▶ [Passage]
A graphic equaliser offers much more precision and control over individual frequency bands, making it ideal for detailed adjustments. In contrast, a Baxandall EQ is simpler, providing broad, smooth adjustments over the low and high ends of the spectrum, which is ideal for general tone shaping rather than detailed corrective work. While a graphic EQ is often used in professional audio settings, a Baxandall EQ is known for its musicality and is favoured for its natural, transparent sound.
DBX continues to produce a range of graphic equalisers, which are mainly used in live sound systems to correct room acoustics and address problematic frequencies in the various venues on a tour.
Pultec Equalisers
The Pultec equaliser is renowned for its distinctive sound and simplicity, making it a favourite in both vintage and modern studio settings. It stands out not only for its unique circuit design but also for the musicality and warmth it imparts to audio, even without significant EQ adjustments. Let’s dive into what makes it so special and how it differs from a Baxandall and graphic equaliser.
The Pultec EQ’s passive circuit design relies on inductors, capacitors, and resistors to shape the frequency response, rather than using an active amplifier to boost frequencies. This passive approach results in minimal phase distortion, giving the EQ a natural and musical sound. Many engineers are drawn to the Pultec for the warmth it imparts to audio, even when no significant boosting or cutting is applied. This characteristic warmth comes from the interaction between the EQ’s passive components and the valve (tube) amplifier that follows, which adds harmonic richness and smoothness.

▶ [What is expected]
In the passage on equalizers, what three kinds of components does the Pultec's passive circuit use to shape the frequency response? The lines after this point are separate material, unrelated to the passage.

▶ [Available data]
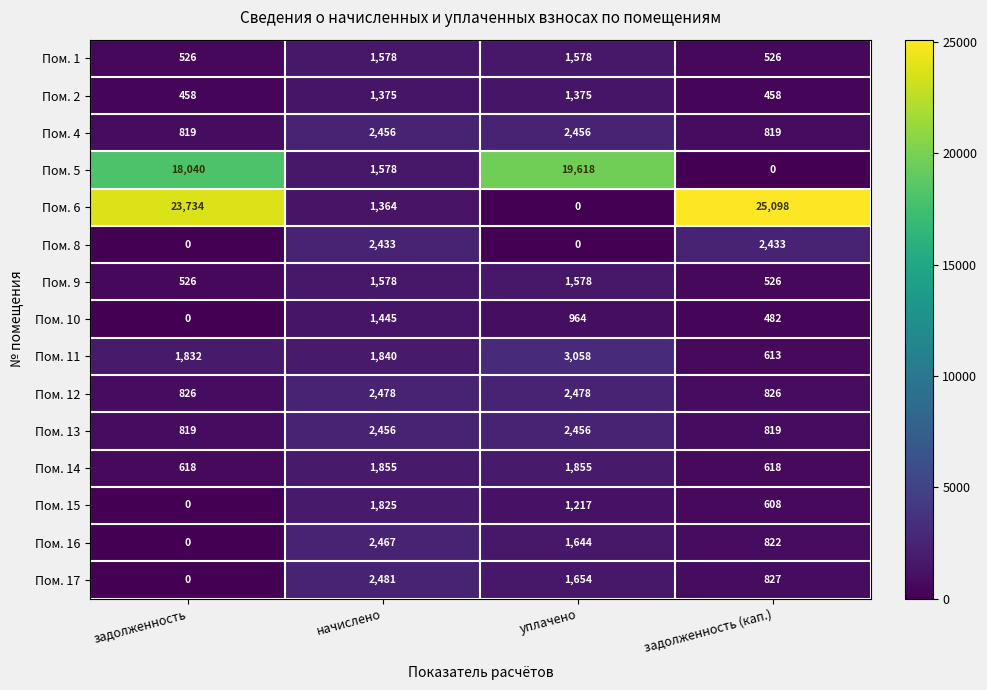

What is the difference between the highest and lowest values at начислено?

1117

▶ [Solution to this exercise]
Inductors, capacitors, and resistors.